As people in Ohio and Pennsylvania still deal with the aftermath of the Norfolk Southern derailment, where railcars carrying toxins overturned, Pennsylvania Sens. Bob Casey and John Fetterman and Ohio Sen. Sherrod Brown, all Democrats, introduced the Railway Accountability Act. They and Sen. J.D. Vance (R-Ohio) introduced the Railway Safety Act earlier this month. 

Vance did not respond when asked why he had not signed on to the Railway Accountability Act. Fetterman, who spent six weeks hospitalized for depression, was working from the hospital, his staff said.

He is expected to be back in the Senate on April 17.

Issues addressed by the Railway Accountability Act include broken rims, a leading cause of derailments; brake inspections when trains are not moving; more transparent safety information; ensuring emergency brake signals function properly: and requiring major railroads to report close calls to a confidential system.

“Too many communities in Pennsylvania and nationwide have suffered from catastrophic train derailments. The Railway Accountability Act would implement additional commonsense safety measures to help prevent these disasters in the future,” said Casey. “Along with the Railway Safety Act, this bill will make freight rail safer and protect communities from preventable tragedies.”

Labor unions, including the Transport Workers of America (TWU), the National Conference of Firemen & Oilers (NCFO), and the International Association of Sheet Metal, Air, Rail, and Transportation Workers-Mechanical Division (SMART-MD) support the legislation.

Norfolk Southern did not respond when asked to comment.

“The legislation is unlikely to help,” said Iain Murray, vice president of the Competitive Enterprise Institute. “It includes things like minimum crew member sizes that research has been unable to show any safety benefit from. However, what is likely is that the bill will do several things probably detrimental to safety, like concentrating hazardous materials on fewer trains, making derailments – which are still likely to occur – more dangerous. Shippers might also prefer to ship by road rather than slower trains, and we do know for a fact that shipping hazardous materials by road is more dangerous than shipping by rail, even under current standards.”

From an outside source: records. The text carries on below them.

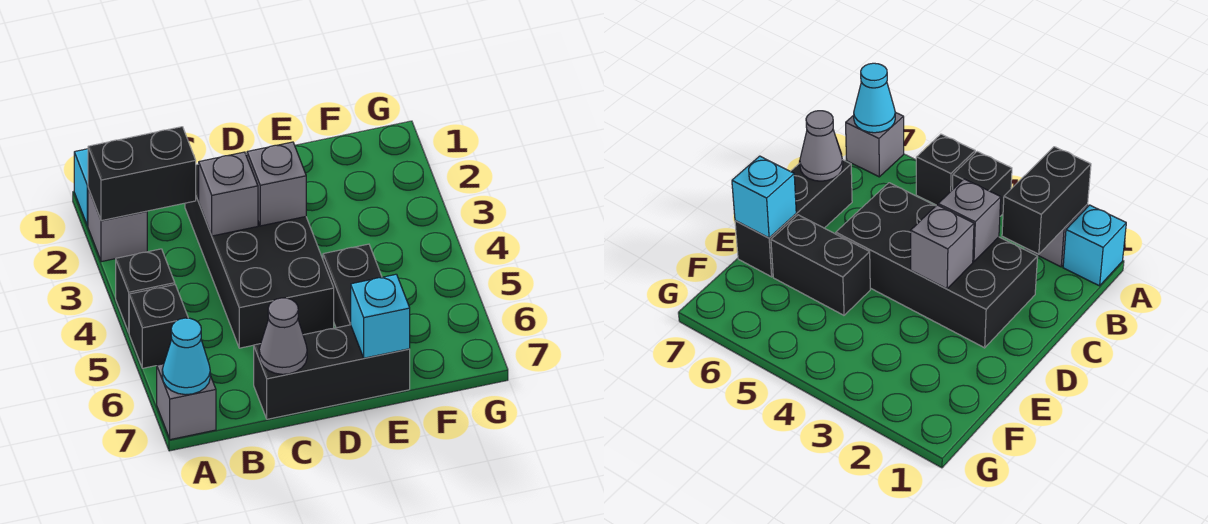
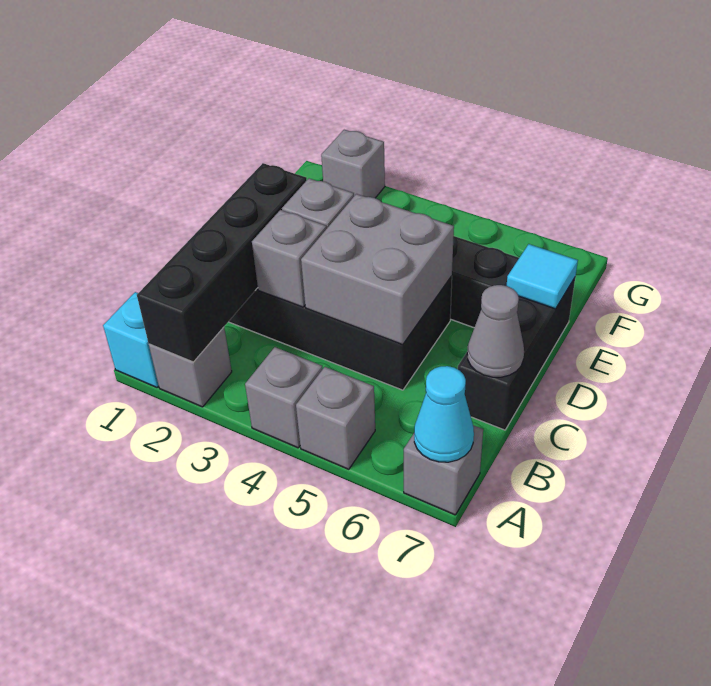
black brick A2:B2 level 2 -> black brick A2:D2 level 2
black brick A4 level 1 -> grey brick A4 level 1
black brick A5 level 1 -> grey brick A5 level 1
none -> grey brick C4:D5 level 2
cyan brick E7 level 2 -> cyan tile E7 level 2
none -> grey brick G2 level 1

The earlier bipartisan Railway Safety Act included enhanced safety procedures for trains carrying hazardous materials, requiring wayside defect detectors, requiring that railroads operate trains with at least two-person crews, and increasing fines for railroads found to have committed wrongdoing, according to a press release.

Pennsylvania lawmakers held hearings into what happened when the Norfolk Southern train derailed just across the state line in East Palestine, Ohio, on February 3. Recently, state Senate Veteran’s Affairs and Emergency Preparedness Committee members grilled Norfolk Southern CEO Alan Shaw.

Residents have said exposure to toxic chemicals during a controlled burn has caused various health issues. There are also concerns about water pollution and chemicals that rained down onto the soil where crops are grown.

Shaw has promised to help the residents in both states affected by the accident. “I am determined to make this right,” he said at the hearing. “Norfolk Southern is determined to clean the site safely. We’ll get the job done and help these communities thrive.”